In the above clip, Vanessa also expands upon the first scene she shot at Harmony Dumplings (and shares what happens to all the real food that is used for Kung Fu’s many meal or kitchen-related scenes!) and tells us more about shooting “The Alchemist” with director Richard Speight, Jr, who, Yao tells us, will be back behind the camera for episode 12. (“the best thing he does is that he makes me feel safe.”)
Mia’s whole arc in Kung Fu season 2 has continued to surprise viewers as it escalates, and Yao herself is in the same boat. In the final clip below, Yao explains how, when filming the episode where Mia is betrayed by her father, she received a tip telling her to pull back her performance a little and save the true height of her sadness for further down the line. She’d expected the incident with her dad to be the worst thing that could happen to Mia; she hadn’t been prepared for what was coming in episode 7 and beyond.
Vanessa Yao of Kung Fu on Nicky’s lies of omission and what to expect for Mia for the rest of season 2
Episode 8 “Disclosure” and episode 9 “The Enclave” deal heavily with the big secret about Mia that Nicky discovers in episode 7 — her apparent destiny, as a hybrid Warrior/Guardian, to go off the rails and create great devastation to the world. Over the course of these two episodes, Mia is aware of this news via Zhilan, but she also knows that Nicky is keeping it from her.

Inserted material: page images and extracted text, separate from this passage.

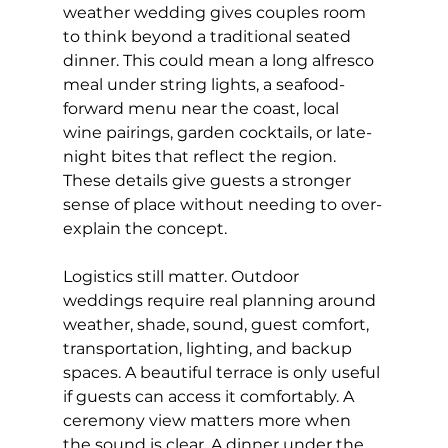
weather wedding gives couples room 
to think beyond a traditional seated 
dinner. This could mean a long alfresco 
meal under string lights, a seafood-
forward menu near the coast, local 
wine pairings, garden cocktails, or late-
night bites that reflect the region. 
These details give guests a stronger 
sense of place without needing to over-
explain the concept.
Logistics still matter. Outdoor 
weddings require real planning around 
weather, shade, sound, guest comfort, 
transportation, lighting, and backup 
spaces. A beautiful terrace is only useful 
if guests can access it comfortably. A 
ceremony view matters more when 
the sound is clear. A dinner under the 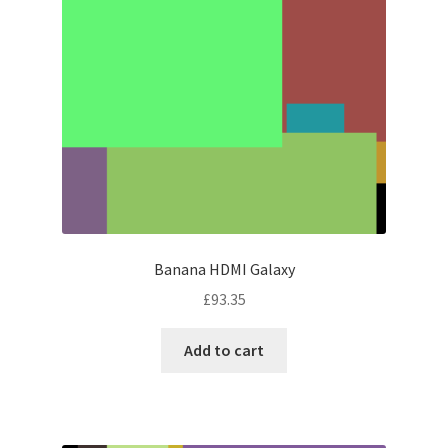
Banana HDMI Galaxy
£
93.35
Add to cart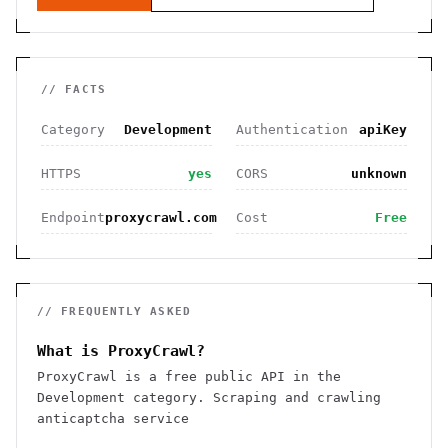
// FACTS
Category
Development
Authentication
apiKey
HTTPS
yes
CORS
unknown
Endpoint
proxycrawl.com
Cost
Free
// FREQUENTLY ASKED
What is ProxyCrawl?
ProxyCrawl is a free public API in the
Development category. Scraping and crawling
anticaptcha service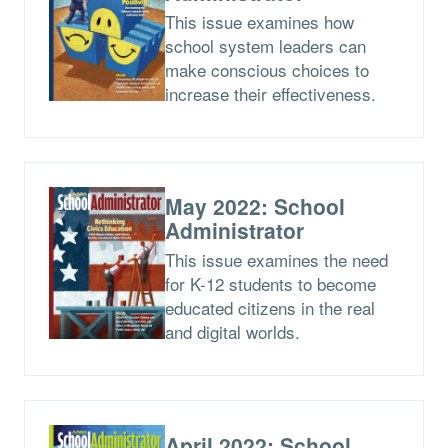
This issue examines how
school system leaders can
make conscious choices to
increase their effectiveness.
May 2022: School
Administrator
This issue examines the need
for K-12 students to become
educated citizens in the real
and digital worlds.
April 2022: School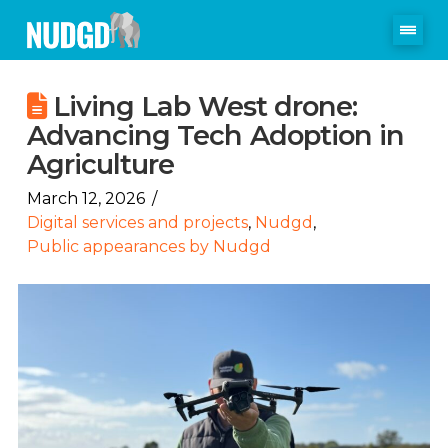
Living Lab West drone:
Advancing Tech Adoption in
Agriculture
March 12, 2026
Digital services and projects
,
Nudgd
,
Public appearances by Nudgd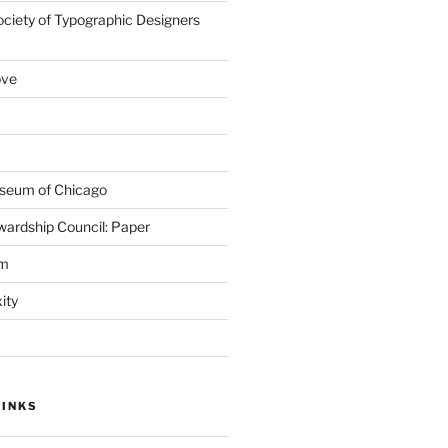
ociety of Typographic Designers
ove
seum of Chicago
wardship Council: Paper
em
ity
LINKS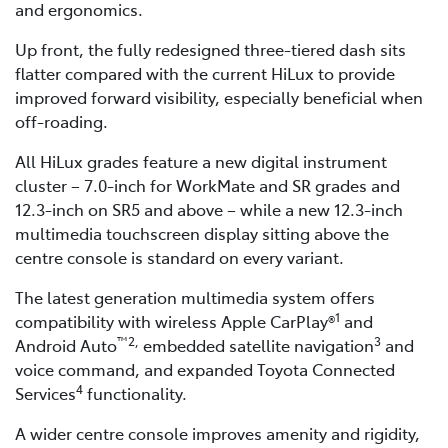
and ergonomics.
Up front, the fully redesigned three-tiered dash sits
flatter compared with the current HiLux to provide
improved forward visibility, especially beneficial when
off-roading.
All HiLux grades feature a new digital instrument
cluster – 7.0-inch for WorkMate and SR grades and
12.3-inch on SR5 and above – while a new 12.3-inch
multimedia touchscreen display sitting above the
centre console is standard on every variant.
The latest generation multimedia system offers
1
compatibility with wireless Apple CarPlay®
and
™2,
3
Android Auto
embedded satellite navigation
and
voice command, and expanded Toyota Connected
4
Services
functionality.
A wider centre console improves amenity and rigidity,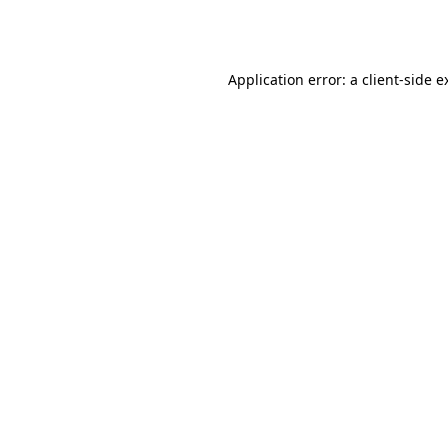
Application error: a
client
-side e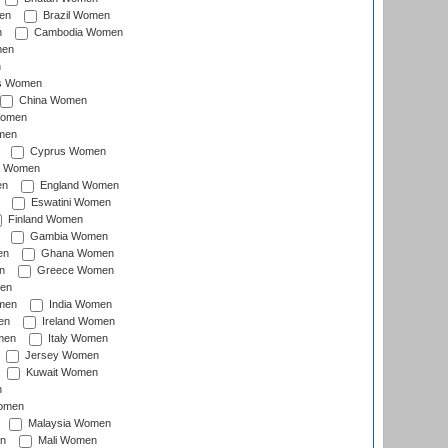
en
Brazil Women
n
Cambodia Women
men
n
s Women
China Women
Women
men
Cyprus Women
c Women
en
England Women
Eswatini Women
Finland Women
Gambia Women
en
Ghana Women
n
Greece Women
en
men
India Women
en
Ireland Women
men
Italy Women
Jersey Women
Kuwait Women
n
omen
Malaysia Women
n
Mali Women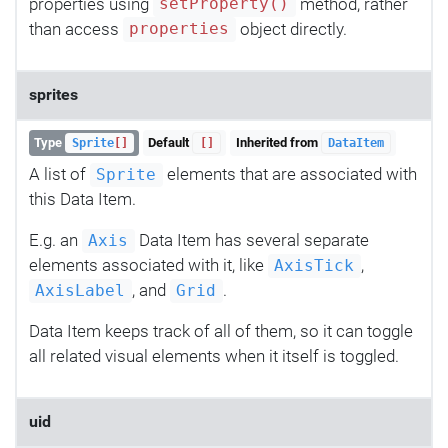
properties using
method, rather
setProperty()
than access
object directly.
properties
sprites
Type
Default
Inherited from
Sprite
[]
[]
DataItem
A list of
elements that are associated with
Sprite
this Data Item.
E.g. an
Data Item has several separate
Axis
elements associated with it, like
,
AxisTick
, and
.
AxisLabel
Grid
Data Item keeps track of all of them, so it can toggle
all related visual elements when it itself is toggled.
uid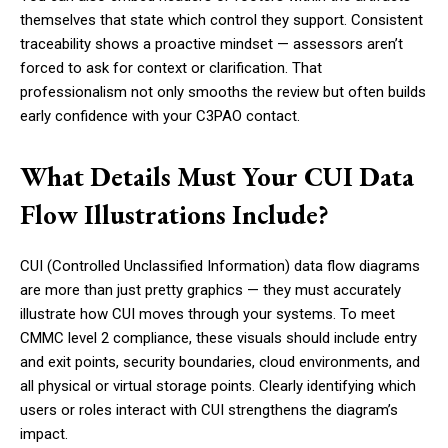
themselves that state which control they support. Consistent
traceability shows a proactive mindset — assessors aren’t
forced to ask for context or clarification. That
professionalism not only smooths the review but often builds
early confidence with your C3PAO contact.
What Details Must Your CUI Data
Flow Illustrations Include?
CUI (Controlled Unclassified Information) data flow diagrams
are more than just pretty graphics — they must accurately
illustrate how CUI moves through your systems. To meet
CMMC level 2 compliance, these visuals should include entry
and exit points, security boundaries, cloud environments, and
all physical or virtual storage points. Clearly identifying which
users or roles interact with CUI strengthens the diagram’s
impact.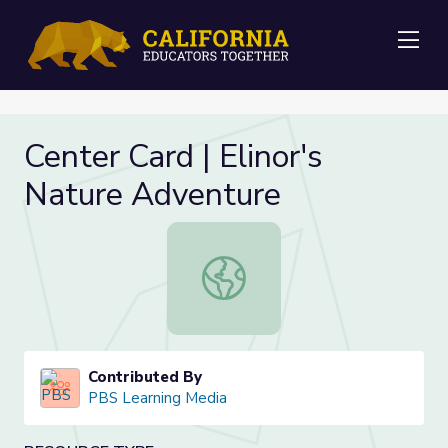
Me
Center Card | Elinor's
Nature Adventure
Center Card | Elinor's Nature Adven
Contributed By
PBS Learning Media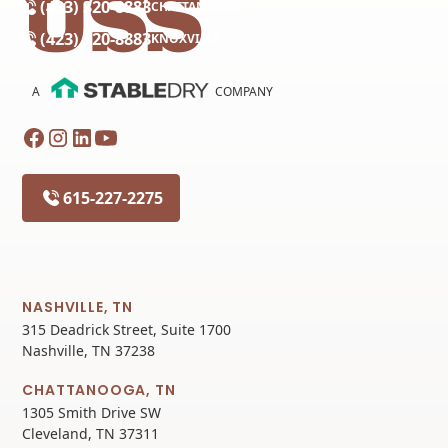
(423) 320-8883
CHATTANOOGA
(423) 320-8883
KNOXVILLE
A
COMPANY
615-227-2275
NASHVILLE, TN
315 Deadrick Street, Suite 1700
Nashville, TN 37238
CHATTANOOGA, TN
1305 Smith Drive SW
Cleveland, TN 37311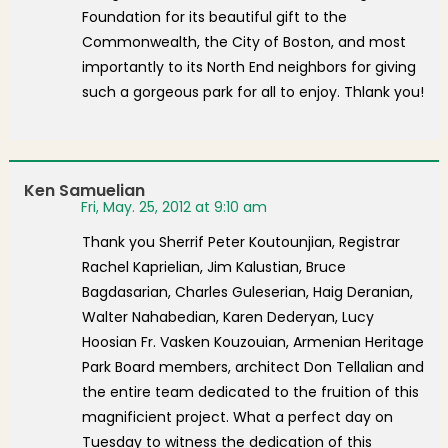
Foundation for its beautiful gift to the
Commonwealth, the City of Boston, and most
importantly to its North End neighbors for giving
such a gorgeous park for all to enjoy. Thlank you!
Ken Samuelian
Fri, May. 25, 2012 at 9:10 am
Thank you Sherrif Peter Koutounjian, Registrar
Rachel Kaprielian, Jim Kalustian, Bruce
Bagdasarian, Charles Guleserian, Haig Deranian,
Walter Nahabedian, Karen Dederyan, Lucy
Hoosian Fr. Vasken Kouzouian, Armenian Heritage
Park Board members, architect Don Tellalian and
the entire team dedicated to the fruition of this
magnificient project. What a perfect day on
Tuesday to witness the dedication of this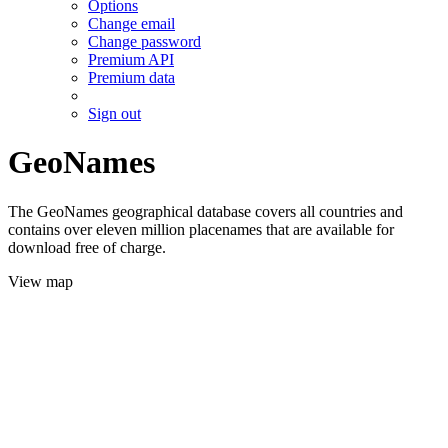
Options
Change email
Change password
Premium API
Premium data
Sign out
GeoNames
The GeoNames geographical database covers all countries and
contains over eleven million placenames that are available for
download free of charge.
View map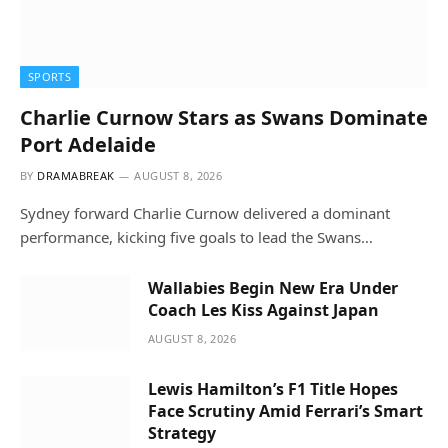
SPORTS
Charlie Curnow Stars as Swans Dominate
Port Adelaide
BY
DRAMABREAK
AUGUST 8, 2026
Sydney forward Charlie Curnow delivered a dominant
performance, kicking five goals to lead the Swans…
Wallabies Begin New Era Under
Coach Les Kiss Against Japan
AUGUST 8, 2026
Lewis Hamilton’s F1 Title Hopes
Face Scrutiny Amid Ferrari’s Smart
Strategy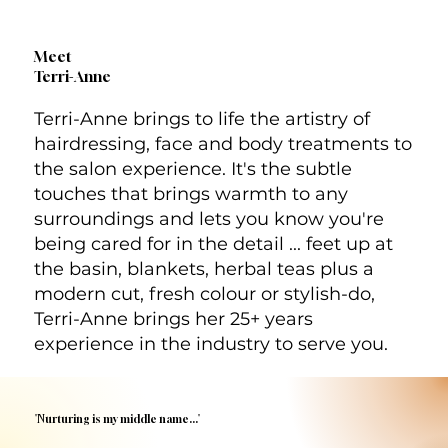
Meet
Terri-Anne
Terri-Anne brings to life the artistry of
hairdressing, face and body treatments to
the salon experience. It's the subtle
touches that brings warmth to any
surroundings and lets you know you're
being cared for in the detail ... feet up at
the basin, blankets, herbal teas plus a
modern cut, fresh colour or stylish-do,
Terri-Anne brings her 25+ years
experience in the industry to serve you.
'Nurturing is my middle name...'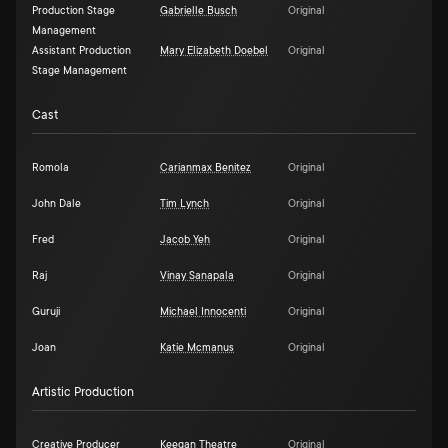
Production Stage
Gabrielle Busch
Original
Management
Assistant Production
Mary Elizabeth Doebel
Original
Stage Management
Cast
Romola
Carianmax Benitez
Original
John Dale
Tim Lynch
Original
Fred
Jacob Yeh
Original
Raj
Vinay Sanapala
Original
Guruji
Michael Innocenti
Original
Joan
Katie Mcmanus
Original
Artistic Production
Creative Producer
Keegan Theatre
Original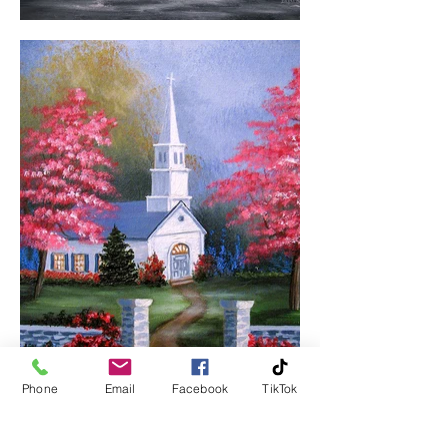
Phone
Email
Facebook
TikTok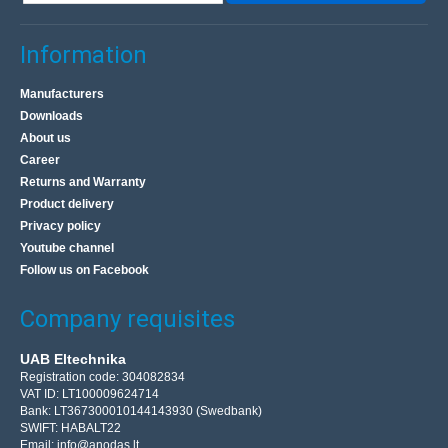
Information
Manufacturers
Downloads
About us
Career
Returns and Warranty
Product delivery
Privacy policy
Youtube channel
Follow us on Facebook
Company requisites
UAB Eltechnika
Registration code: 304082834
VAT ID: LT100009624714
Bank: LT367300010144143930 (Swedbank)
SWIFT: HABALT22
Email:
info@anodas.lt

I asked Yao if she could explain a bit about how she interprets Mia’s headspace when she feels that Nicky is lying to her by omission, before the truth is finally revealed.
“I feel like even in real life, I’m an honest person and I love when others are honest with me and when people choose to either lie or just not tell me things that should be told, I will react to it, I will question them, I will question what are their intentions? Are they actually my friend? Do they actually care about me? So those were the thoughts that were going through my head when she did turn away and left me behind. It just made me think, well, you know why is she being nice to me then? What does she want from me? Is this genuine? Just question everything and then for me to rethink well, you know, Zhilan doesn’t even know who I am, but she’s actually watching out for me so what AM I doing here? Maybe I’m not in the right place, I shouldn’t be here.”
Many thanks to Vanessa Yao and say tuned to see what Mia and Zhilan get up to this week in Kung Fu season 2 episode 10 “Destruction.”